Up in our attic room with the wind howling, seemingly day after day, and the rain beating against the window, it is easy to question things and wonder if there is something out there conspiring to shake our stability.
The outbreak of the Coronavirus has taken us into uncharted waters and for many it feels unsettling to say the least.
During scary times what do we do? We all have our own ways of coping with worrying times, but when we are bombarded with unsettling news it can be easy to lose focus and panic.
Many of us have to accept that situations we had planned so perfectly go left instead of right when the universe has other plans!
Here are just a few of my thoughts on coping during times when normal living may be temporarily (hopefully!) restricted.
Aiming to disconnect from our concerns – if only for a while, gives us time to process a dilemma and the surrounding emotions, and then we are able to approach a situation with fresh perspective.
It makes sense to eat a healthy, balanced diet and get plenty of sleep – well rested people are better at fighting off viruses.
It’s good to take a walk in the fresh air and look at the spring flowers – the banks are starry with beautiful yellow primroses and the blue crocuses are peaking out in clumps in gardens everywhere. That must make us feel hopeful. Nature always finds a way and Mother Nature is on our side.
If we can develop a ritual we enjoy – perhaps some meditation or some exercises we enjoy, we can increase our stamina. These simple routines can help us feel more empowered to handle trying situations.
It’s good to talk! When we call our friends and have a chat, we can tell each other how we feel. This helps us avoid feeling too isolated. Personal relationships are crucial in maintaining perspective, elevating mood and allowing distraction, taking us away from concerns that trouble us. Even in imposed isolation, it is important to combat loneliness and keep talking – for example, via video chats.

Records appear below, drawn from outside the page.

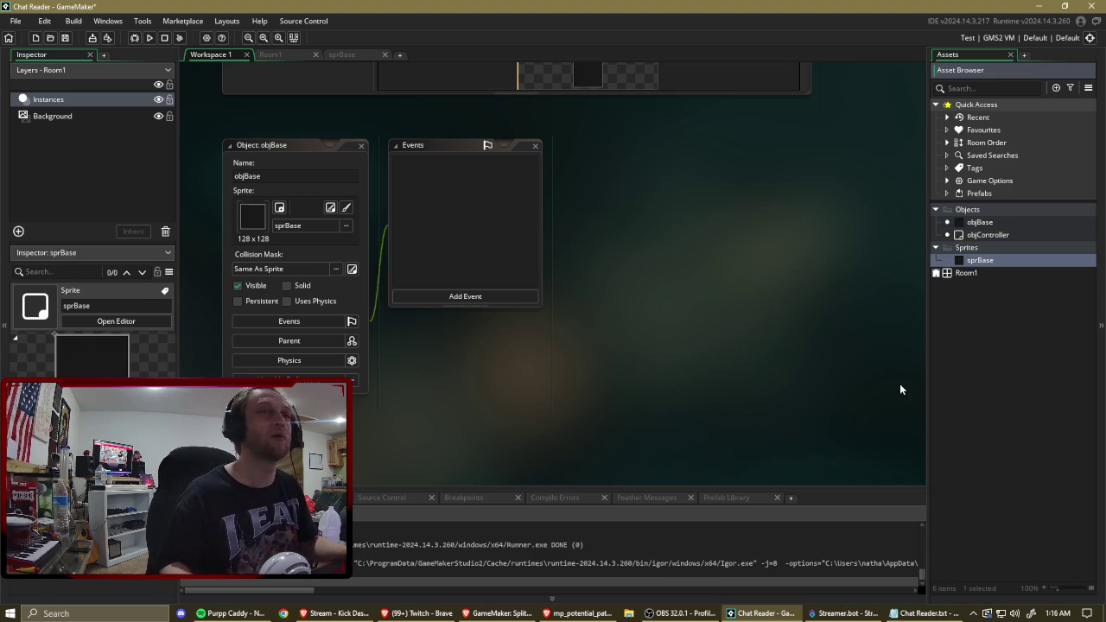
{"action": "double_click", "coordinate": [976, 273]}
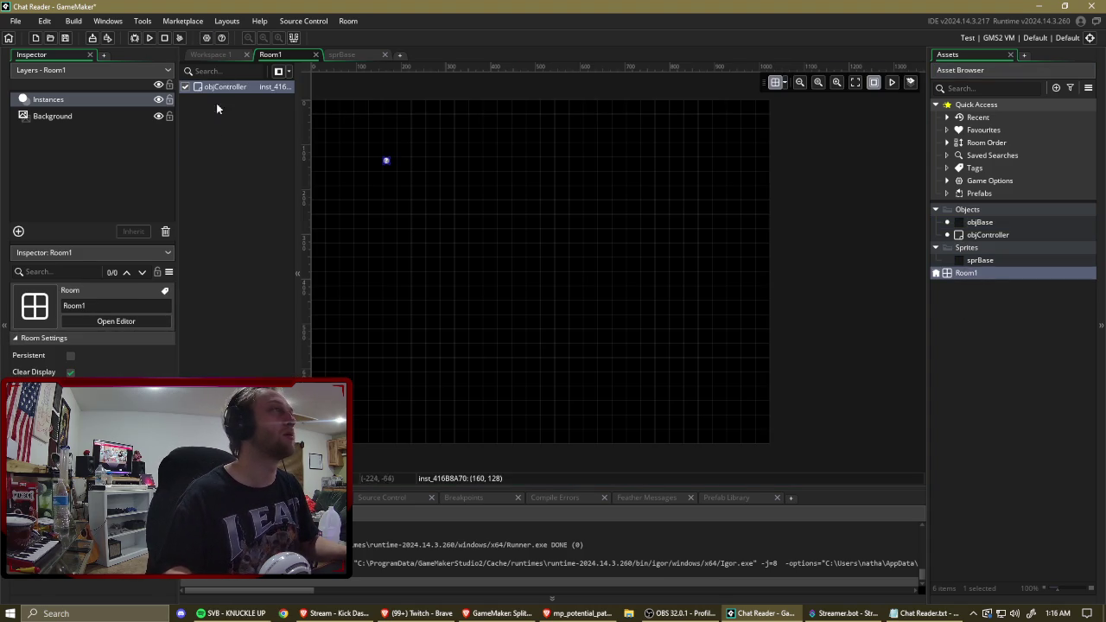
{"action": "left_click", "coordinate": [43, 406]}
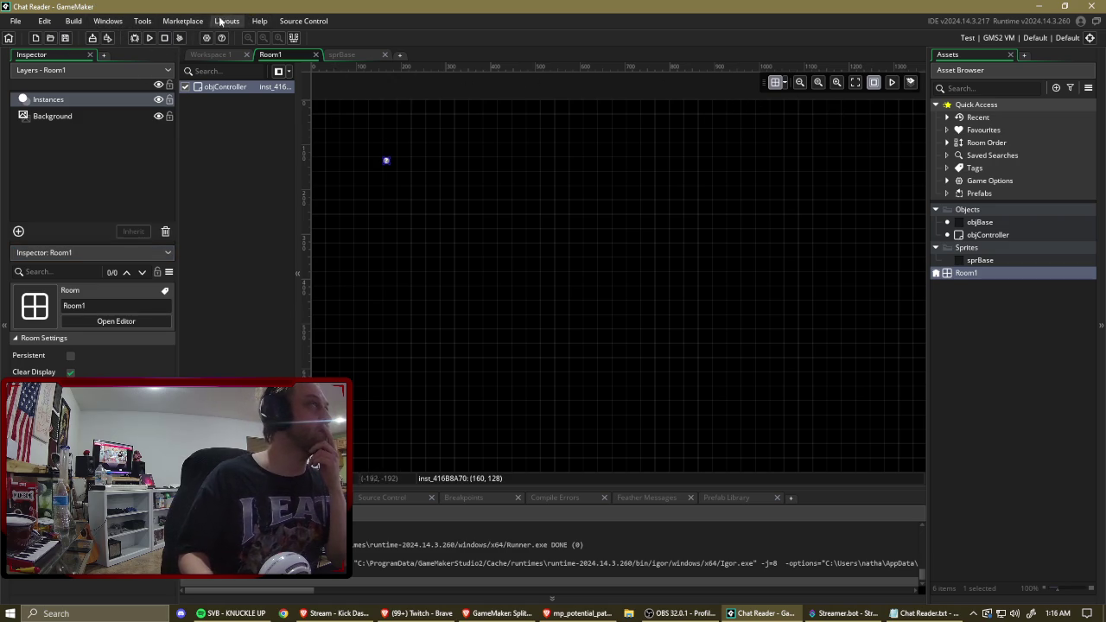
{"action": "left_click", "coordinate": [73, 21]}
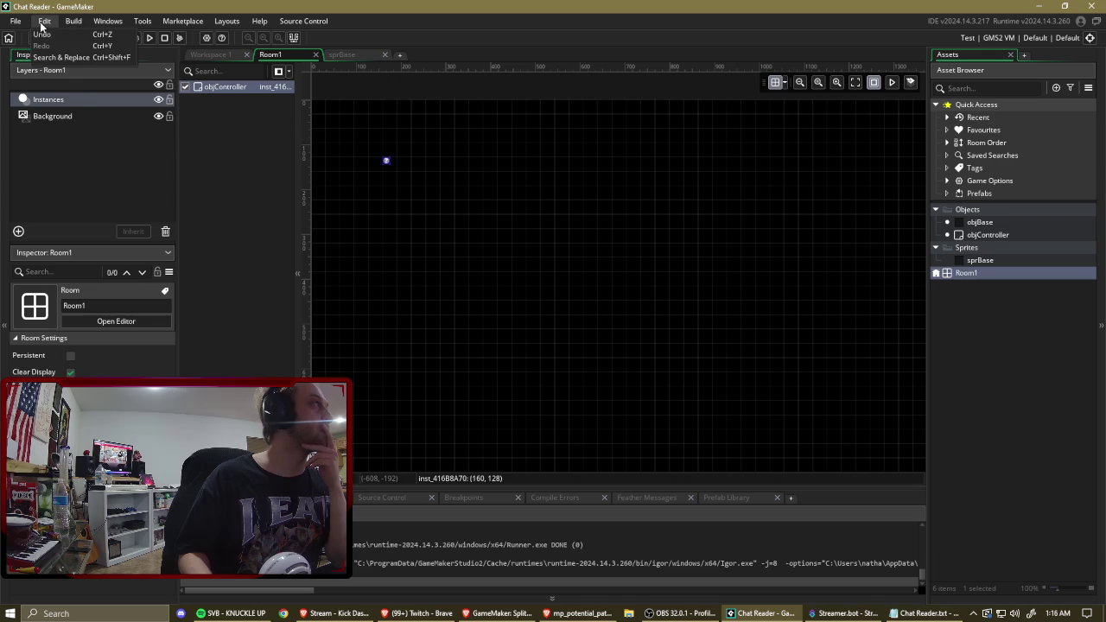
{"action": "mouse_move", "coordinate": [160, 25]}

Continuing normal activities where possible and maintaining perspective will help us reduce unnecessary stress and is the key to psychological survival.
‘Never be in a hurry; do everything quietly and in a calm spirit. Do not lose your inner peace for anything whatsoever, even if your whole world seems upset’. Saint Francis de Sales
I am going to try and make the most of it if I have unexpected time on my hands. I might get out my favourite books and re-read them. Perhaps I will start a journal and write down my daily thoughts – this is something I have been meaning to do for ages. I have a simple hardback book with unlined pages ready for me to decorate, write and doodle in! I also have a glue stick so I can paste in things of interest I have found. Writing and being creative is marvellous for channeling our concentration. In fact, I think creativity is medicine. Since way back in time, humans have been soothed by making things with their hands.
Something I love doing when I write is to play some well-loved music in the background – I browse Spotify and listen to stuff I haven’t heard in a while. It’s good to go back in time a bit and reminisce!
‘Beautiful music is the art of the prophets that can calm the agitations of the soul; it is one of the most magnificent and delightful presents God has given us’. Martin Luther
I am regularly going to remind myself that things are happening that we couldn’t have imagined but that we are all in it together.
‘Man is Not Free From Conditions’ – Victor Frankl.
We are dealing with this virus as one world. Draw strength from loved ones, and in turn, stay positive and support your family and others around you. There will certainly be light at the end of the tunnel. And maybe, allow yourself to listen to the news, once, or twice a day at the most. It is good to give our brains time to rest and avoid overthinking what we have watched or read. Watch other shows apart from news, and talk to people about other topics.
‘If you don’t know the guy on the other side of the world, love him anyway because he’s just like you. He has the same dreams, the same hopes and fears. It’s one world, pal. We’re all neighbours.